[Dataset excerpts]
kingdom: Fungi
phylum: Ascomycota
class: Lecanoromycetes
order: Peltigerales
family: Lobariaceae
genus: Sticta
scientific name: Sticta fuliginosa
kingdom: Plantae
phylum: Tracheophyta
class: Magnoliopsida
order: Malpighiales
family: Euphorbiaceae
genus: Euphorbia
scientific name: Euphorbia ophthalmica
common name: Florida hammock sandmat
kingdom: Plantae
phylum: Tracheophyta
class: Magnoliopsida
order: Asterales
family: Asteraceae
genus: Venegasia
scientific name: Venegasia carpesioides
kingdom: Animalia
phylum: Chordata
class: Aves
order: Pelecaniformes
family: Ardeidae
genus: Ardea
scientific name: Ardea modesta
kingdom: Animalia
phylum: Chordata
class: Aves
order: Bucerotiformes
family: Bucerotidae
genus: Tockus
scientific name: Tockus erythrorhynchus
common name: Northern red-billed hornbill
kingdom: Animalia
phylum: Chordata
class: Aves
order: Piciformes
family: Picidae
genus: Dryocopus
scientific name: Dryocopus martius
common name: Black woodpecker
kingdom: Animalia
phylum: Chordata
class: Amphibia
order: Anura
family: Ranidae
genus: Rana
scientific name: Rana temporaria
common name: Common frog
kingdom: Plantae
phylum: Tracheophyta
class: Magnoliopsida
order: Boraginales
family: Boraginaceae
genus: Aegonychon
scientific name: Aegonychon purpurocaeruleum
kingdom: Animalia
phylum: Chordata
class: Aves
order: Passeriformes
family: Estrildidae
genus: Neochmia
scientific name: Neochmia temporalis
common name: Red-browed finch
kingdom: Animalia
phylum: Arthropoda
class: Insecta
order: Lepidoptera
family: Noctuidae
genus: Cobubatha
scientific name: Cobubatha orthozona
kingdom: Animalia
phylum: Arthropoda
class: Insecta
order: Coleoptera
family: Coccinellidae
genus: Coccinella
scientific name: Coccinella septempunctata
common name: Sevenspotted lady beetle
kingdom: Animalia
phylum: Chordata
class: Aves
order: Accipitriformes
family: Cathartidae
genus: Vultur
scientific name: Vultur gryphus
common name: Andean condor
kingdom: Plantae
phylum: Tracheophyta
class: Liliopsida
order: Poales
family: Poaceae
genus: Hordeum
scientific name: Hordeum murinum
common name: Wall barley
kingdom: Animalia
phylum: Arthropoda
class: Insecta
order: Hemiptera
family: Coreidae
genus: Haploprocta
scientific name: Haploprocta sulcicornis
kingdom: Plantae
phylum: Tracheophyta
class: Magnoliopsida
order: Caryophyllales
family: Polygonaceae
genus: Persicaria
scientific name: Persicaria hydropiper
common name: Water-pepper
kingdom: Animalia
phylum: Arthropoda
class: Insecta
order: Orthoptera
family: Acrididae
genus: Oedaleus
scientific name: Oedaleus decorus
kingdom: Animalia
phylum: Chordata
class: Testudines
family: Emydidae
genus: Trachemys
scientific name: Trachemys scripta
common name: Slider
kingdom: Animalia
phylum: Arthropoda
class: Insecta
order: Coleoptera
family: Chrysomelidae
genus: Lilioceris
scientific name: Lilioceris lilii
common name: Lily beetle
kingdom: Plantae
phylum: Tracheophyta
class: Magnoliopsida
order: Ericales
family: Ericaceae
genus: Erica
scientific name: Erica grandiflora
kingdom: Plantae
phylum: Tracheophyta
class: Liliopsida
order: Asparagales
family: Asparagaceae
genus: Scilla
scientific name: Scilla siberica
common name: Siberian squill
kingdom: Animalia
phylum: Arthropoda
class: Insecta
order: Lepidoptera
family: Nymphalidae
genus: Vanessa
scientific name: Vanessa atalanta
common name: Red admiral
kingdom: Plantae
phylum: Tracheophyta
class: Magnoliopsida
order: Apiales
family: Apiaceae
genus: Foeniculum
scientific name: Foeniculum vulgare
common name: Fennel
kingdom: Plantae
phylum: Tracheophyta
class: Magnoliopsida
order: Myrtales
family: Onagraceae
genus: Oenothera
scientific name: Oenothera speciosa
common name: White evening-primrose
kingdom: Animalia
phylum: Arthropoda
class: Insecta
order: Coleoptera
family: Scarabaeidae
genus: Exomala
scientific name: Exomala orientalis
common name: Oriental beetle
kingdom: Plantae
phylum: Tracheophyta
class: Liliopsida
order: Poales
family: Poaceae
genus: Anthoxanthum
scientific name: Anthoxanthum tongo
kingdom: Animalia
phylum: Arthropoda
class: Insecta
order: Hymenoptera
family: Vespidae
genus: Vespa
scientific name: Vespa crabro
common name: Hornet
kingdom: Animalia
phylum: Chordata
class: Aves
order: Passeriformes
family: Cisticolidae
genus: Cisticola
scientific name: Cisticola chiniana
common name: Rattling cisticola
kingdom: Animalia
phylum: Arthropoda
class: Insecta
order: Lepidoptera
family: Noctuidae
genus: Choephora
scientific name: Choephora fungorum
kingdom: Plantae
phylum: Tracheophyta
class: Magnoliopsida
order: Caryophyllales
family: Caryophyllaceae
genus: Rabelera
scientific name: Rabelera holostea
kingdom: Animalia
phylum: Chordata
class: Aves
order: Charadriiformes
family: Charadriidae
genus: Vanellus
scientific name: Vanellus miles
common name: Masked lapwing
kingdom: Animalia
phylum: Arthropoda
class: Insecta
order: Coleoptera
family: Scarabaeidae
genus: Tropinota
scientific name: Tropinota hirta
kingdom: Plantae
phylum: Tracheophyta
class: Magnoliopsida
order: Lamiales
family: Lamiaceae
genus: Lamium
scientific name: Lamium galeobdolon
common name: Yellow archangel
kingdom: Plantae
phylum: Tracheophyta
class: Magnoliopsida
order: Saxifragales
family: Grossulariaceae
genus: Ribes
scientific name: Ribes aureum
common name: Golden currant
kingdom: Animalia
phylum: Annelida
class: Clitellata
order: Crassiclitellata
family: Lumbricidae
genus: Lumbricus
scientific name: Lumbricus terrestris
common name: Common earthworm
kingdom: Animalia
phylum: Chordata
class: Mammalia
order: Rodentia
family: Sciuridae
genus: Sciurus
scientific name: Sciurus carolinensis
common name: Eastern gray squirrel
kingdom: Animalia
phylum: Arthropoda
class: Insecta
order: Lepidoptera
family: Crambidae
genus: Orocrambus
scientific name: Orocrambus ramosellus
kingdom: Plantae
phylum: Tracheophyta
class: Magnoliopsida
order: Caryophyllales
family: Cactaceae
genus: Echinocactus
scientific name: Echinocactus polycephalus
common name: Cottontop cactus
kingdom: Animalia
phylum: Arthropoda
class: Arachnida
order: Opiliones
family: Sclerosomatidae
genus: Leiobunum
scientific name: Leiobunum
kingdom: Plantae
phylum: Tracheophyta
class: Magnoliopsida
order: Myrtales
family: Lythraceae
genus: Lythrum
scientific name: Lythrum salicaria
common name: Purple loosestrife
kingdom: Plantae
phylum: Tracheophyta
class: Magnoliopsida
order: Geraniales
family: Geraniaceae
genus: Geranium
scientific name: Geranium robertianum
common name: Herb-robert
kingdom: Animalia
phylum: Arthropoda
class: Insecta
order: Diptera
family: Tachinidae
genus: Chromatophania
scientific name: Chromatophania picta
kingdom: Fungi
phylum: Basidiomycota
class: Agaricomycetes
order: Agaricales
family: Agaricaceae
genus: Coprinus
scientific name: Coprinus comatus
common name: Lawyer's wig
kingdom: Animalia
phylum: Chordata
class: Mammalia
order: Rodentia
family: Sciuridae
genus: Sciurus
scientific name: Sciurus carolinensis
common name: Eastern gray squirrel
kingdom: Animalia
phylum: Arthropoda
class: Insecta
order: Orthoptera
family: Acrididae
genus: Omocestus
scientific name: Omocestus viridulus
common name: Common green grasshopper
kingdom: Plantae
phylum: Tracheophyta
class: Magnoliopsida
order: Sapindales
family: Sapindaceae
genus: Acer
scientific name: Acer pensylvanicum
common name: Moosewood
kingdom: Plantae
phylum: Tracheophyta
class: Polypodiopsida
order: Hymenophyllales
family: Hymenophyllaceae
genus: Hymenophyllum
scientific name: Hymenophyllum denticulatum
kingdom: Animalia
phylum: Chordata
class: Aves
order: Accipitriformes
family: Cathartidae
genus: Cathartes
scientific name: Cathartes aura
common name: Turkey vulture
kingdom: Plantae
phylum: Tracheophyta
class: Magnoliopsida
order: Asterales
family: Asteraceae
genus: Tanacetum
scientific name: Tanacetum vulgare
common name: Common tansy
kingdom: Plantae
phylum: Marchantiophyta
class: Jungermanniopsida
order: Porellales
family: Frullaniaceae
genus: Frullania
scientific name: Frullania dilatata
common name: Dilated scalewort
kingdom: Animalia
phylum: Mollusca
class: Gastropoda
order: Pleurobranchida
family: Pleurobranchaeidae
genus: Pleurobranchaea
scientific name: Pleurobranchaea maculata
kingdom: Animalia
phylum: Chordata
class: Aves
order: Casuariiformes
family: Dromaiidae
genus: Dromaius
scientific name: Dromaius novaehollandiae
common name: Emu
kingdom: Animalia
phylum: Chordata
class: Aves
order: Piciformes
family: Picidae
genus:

STATED EXERCISE = Reproduce the material word for word, starting with its first line and going on through the line containing "genus: Haploprocta", including that line and nothing after it.

RESULT BELOW =
kingdom: Fungi
phylum: Ascomycota
class: Lecanoromycetes
order: Peltigerales
family: Lobariaceae
genus: Sticta
scientific name: Sticta fuliginosa
kingdom: Plantae
phylum: Tracheophyta
class: Magnoliopsida
order: Malpighiales
family: Euphorbiaceae
genus: Euphorbia
scientific name: Euphorbia ophthalmica
common name: Florida hammock sandmat
kingdom: Plantae
phylum: Tracheophyta
class: Magnoliopsida
order: Asterales
family: Asteraceae
genus: Venegasia
scientific name: Venegasia carpesioides
kingdom: Animalia
phylum: Chordata
class: Aves
order: Pelecaniformes
family: Ardeidae
genus: Ardea
scientific name: Ardea modesta
kingdom: Animalia
phylum: Chordata
class: Aves
order: Bucerotiformes
family: Bucerotidae
genus: Tockus
scientific name: Tockus erythrorhynchus
common name: Northern red-billed hornbill
kingdom: Animalia
phylum: Chordata
class: Aves
order: Piciformes
family: Picidae
genus: Dryocopus
scientific name: Dryocopus martius
common name: Black woodpecker
kingdom: Animalia
phylum: Chordata
class: Amphibia
order: Anura
family: Ranidae
genus: Rana
scientific name: Rana temporaria
common name: Common frog
kingdom: Plantae
phylum: Tracheophyta
class: Magnoliopsida
order: Boraginales
family: Boraginaceae
genus: Aegonychon
scientific name: Aegonychon purpurocaeruleum
kingdom: Animalia
phylum: Chordata
class: Aves
order: Passeriformes
family: Estrildidae
genus: Neochmia
scientific name: Neochmia temporalis
common name: Red-browed finch
kingdom: Animalia
phylum: Arthropoda
class: Insecta
order: Lepidoptera
family: Noctuidae
genus: Cobubatha
scientific name: Cobubatha orthozona
kingdom: Animalia
phylum: Arthropoda
class: Insecta
order: Coleoptera
family: Coccinellidae
genus: Coccinella
scientific name: Coccinella septempunctata
common name: Sevenspotted lady beetle
kingdom: Animalia
phylum: Chordata
class: Aves
order: Accipitriformes
family: Cathartidae
genus: Vultur
scientific name: Vultur gryphus
common name: Andean condor
kingdom: Plantae
phylum: Tracheophyta
class: Liliopsida
order: Poales
family: Poaceae
genus: Hordeum
scientific name: Hordeum murinum
common name: Wall barley
kingdom: Animalia
phylum: Arthropoda
class: Insecta
order: Hemiptera
family: Coreidae
genus: Haploprocta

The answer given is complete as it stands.